Turquie : La jeunesse anti-Erdogan défile à Istanbul après l’arrestation du maire et dans tout le pays

«Ceux qui nous gouvernent violent nos droits », lance Ara Yildirim, un étudiant stambouliote qui espère que les jeunes Turcs ne « lâcheront rien », au quatrième jour d’une vague de contestation déclenchée par l’arrestation du maire d’Istanbul. « Nous vivrons encore en Turquie dans 20, 30 ou 40 ans, nous devons tirer ce pays vers le haut », poursuit l’étudiant en médecine de 20 ans dans une des rues animées de Yeldegirmeni, un quartier alternatif du district de Kadikoy, un des bastions de l’opposition au président Recep Tayyip Erdogan sur la rive asiatique d’Istanbul.
L’arrestation mercredi du maire de la métropole, Ekrem Imamoglu, principal opposant au chef de l’Etat, a déclenché une vague de contestation inédite en Turquie depuis le grand mouvement de Gezi de 2013, parti à l’époque de la place Taksim d’Istanbul. Des dizaines de milliers de manifestants, souvent jeunes, se sont retrouvés vendredi soir devant la municipalité d’Istanbul. Surtout, des rassemblements se sont tenus depuis mercredi dans au moins 55 des 81 provinces turques, selon un décompte de l’AFP.
La police a procédé à 343 arrestations, a annoncé samedi le ministre de l’Intérieur, Ali Yerlikaya, énumérant les neuf villes, dont Istanbul, où elles ont eu lieu comme Izmir, Ankara la capitale, Erdrine et Canakkale dans le nord-ouest, Adana et Antalya dans le sud, témoignant de l’ampleur de la contestation. Le Parti républicain du peuple (CHP, social-démocrate), première force d’opposition à laquelle appartient Ekrem Imamoglu, a appelé à de nouveaux rassemblements samedi soir.
Un régime aux airs de « dictature »
« Si les gens ne lâchent rien, ça débouchera peut-être sur quelque chose de positif », espère Ara Yildirim, né à une époque où Recep Tayyip Erdogan était déjà Premier ministre. Son amie Inci Ercan, 19 ans, longs cheveux noirs aux reflets bleus, déplore elle aussi « le manque de libertés ». « Les figures politiques (d’opposition) finissent souvent en prison. Depuis que je suis petite, il y a des manifestations mais le gouvernement ne bouge pas. Les gens protestent, ils sont réprimés et ça s’arrête là », regrette-t-elle.

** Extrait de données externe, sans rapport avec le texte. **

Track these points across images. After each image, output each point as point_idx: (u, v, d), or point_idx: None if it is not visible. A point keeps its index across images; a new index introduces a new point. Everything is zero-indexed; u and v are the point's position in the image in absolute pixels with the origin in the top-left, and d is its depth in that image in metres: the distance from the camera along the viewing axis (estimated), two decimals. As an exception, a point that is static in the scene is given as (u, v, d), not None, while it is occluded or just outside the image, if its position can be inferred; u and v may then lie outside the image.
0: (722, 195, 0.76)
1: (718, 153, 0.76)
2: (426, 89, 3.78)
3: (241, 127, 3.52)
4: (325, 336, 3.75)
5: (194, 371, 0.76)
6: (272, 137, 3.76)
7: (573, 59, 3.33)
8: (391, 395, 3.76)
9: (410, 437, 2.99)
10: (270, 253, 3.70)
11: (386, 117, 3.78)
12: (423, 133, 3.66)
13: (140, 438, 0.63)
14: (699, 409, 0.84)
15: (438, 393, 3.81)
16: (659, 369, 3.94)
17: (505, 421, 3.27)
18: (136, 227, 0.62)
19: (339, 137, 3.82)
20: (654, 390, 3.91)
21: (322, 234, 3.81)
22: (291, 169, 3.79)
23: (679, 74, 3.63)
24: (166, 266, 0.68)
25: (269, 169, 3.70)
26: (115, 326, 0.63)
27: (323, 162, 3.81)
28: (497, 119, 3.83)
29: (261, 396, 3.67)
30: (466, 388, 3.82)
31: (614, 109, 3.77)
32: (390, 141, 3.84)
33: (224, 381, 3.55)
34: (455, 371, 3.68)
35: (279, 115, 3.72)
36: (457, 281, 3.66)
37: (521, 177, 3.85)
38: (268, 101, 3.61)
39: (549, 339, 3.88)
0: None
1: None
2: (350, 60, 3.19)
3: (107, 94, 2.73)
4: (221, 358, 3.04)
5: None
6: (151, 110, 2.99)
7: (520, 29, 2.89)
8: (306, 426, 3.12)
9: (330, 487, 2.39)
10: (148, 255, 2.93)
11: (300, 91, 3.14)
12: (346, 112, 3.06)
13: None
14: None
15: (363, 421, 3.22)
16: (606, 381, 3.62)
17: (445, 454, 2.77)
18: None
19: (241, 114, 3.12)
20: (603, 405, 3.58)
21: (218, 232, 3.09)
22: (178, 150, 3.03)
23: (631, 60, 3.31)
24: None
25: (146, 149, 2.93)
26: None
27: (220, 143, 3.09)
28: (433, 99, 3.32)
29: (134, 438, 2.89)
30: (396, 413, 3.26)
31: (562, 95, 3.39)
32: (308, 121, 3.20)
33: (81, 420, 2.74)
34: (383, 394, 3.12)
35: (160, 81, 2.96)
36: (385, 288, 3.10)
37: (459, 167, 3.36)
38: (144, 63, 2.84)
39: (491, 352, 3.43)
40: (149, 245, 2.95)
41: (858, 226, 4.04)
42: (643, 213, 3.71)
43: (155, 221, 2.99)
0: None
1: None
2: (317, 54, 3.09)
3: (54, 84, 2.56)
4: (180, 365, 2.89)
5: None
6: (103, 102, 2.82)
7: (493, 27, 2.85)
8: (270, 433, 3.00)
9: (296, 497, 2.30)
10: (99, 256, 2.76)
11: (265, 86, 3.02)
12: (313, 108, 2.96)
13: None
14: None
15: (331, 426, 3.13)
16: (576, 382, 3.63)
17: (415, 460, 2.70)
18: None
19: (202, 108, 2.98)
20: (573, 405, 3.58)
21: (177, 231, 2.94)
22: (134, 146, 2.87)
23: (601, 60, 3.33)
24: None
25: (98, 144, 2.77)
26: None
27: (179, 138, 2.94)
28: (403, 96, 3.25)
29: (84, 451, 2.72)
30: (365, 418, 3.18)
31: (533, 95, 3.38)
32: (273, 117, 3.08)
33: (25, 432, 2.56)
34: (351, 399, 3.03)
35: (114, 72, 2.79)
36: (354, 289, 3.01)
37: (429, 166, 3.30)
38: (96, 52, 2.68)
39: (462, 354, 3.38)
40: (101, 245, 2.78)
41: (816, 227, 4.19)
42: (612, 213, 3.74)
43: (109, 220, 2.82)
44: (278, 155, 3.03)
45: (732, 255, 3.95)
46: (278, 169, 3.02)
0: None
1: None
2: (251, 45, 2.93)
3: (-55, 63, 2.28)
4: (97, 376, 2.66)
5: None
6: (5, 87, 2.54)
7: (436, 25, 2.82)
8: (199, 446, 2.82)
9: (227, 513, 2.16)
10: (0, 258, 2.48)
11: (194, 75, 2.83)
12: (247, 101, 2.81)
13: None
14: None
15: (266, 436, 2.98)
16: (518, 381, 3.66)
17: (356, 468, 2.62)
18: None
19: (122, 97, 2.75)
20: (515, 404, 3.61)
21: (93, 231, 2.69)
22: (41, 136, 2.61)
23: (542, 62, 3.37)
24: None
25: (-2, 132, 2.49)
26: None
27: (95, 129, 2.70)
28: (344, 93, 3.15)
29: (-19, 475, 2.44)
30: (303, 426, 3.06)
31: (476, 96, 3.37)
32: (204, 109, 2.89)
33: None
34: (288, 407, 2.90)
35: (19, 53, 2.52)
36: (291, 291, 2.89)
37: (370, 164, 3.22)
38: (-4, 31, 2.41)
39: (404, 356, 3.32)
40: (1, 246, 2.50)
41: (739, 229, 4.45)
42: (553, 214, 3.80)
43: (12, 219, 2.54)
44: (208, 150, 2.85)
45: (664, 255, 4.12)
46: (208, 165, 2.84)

Cinquante mètres plus loin, au coin d’une rue où des concerts de casseroles ont eu lieu cette semaine en soutien au maire de la ville, Sevval estime que son pays vire à la « dictature ». « Nous voulons plus de droits, nous voulons vivre dans la liberté et la prospérité », clame cette vendeuse de 26 ans qui refuse de donner son nom de famille « de peur d’être fichée ».
La jeune femme est allée manifester jeudi devant l’hôtel de ville d’Istanbul et elle y retournera samedi soir. Elle pense que la contestation actuelle peut prendre de l’ampleur : « Nous avons davantage conscience des choses aujourd’hui et les réseaux sociaux jouent un plus grand rôle », expose-t-elle.
L’envie de quitter « ce merdier »
Koray, 25 ans, jure lui aussi qu’il ira manifester dimanche si le maire d’Istanbul, accusé de « corruption » et de « terrorisme », n’est pas relâché à l’issue de sa garde à vue samedi soir. « Je veux quitter la Turquie pour différentes raisons alors je veux aider à améliorer les choses tant que je suis ici », explique-t-il. « En tant que gay, je suis attaché à la question des libertés mais la principale raison pour laquelle les jeunes sont dehors c’est l’économie », affirme ce jeune qui peine à trouver un emploi. La Turquie traverse une grave crise économique et une inflation de plus de 35 % depuis trois ans.
De l’autre côté du trottoir, un petit square porte le nom d’Ali Ismail Korkmaz, un étudiant de 19 ans battu à mort en 2013 lors d’une manifestation du mouvement de Gezi. Assis sur un scooter, pull à capuche vert et tasse de thé à la main, Özkan, 27 ans, croit que la contestation en cours depuis mercredi peut dépasser celle de 2013, qui avait fini par s’essouffler. « Les jeunes veulent la justice, la démocratie. Ils ne veulent plus vivre dans ce merdier », lâche-t-il.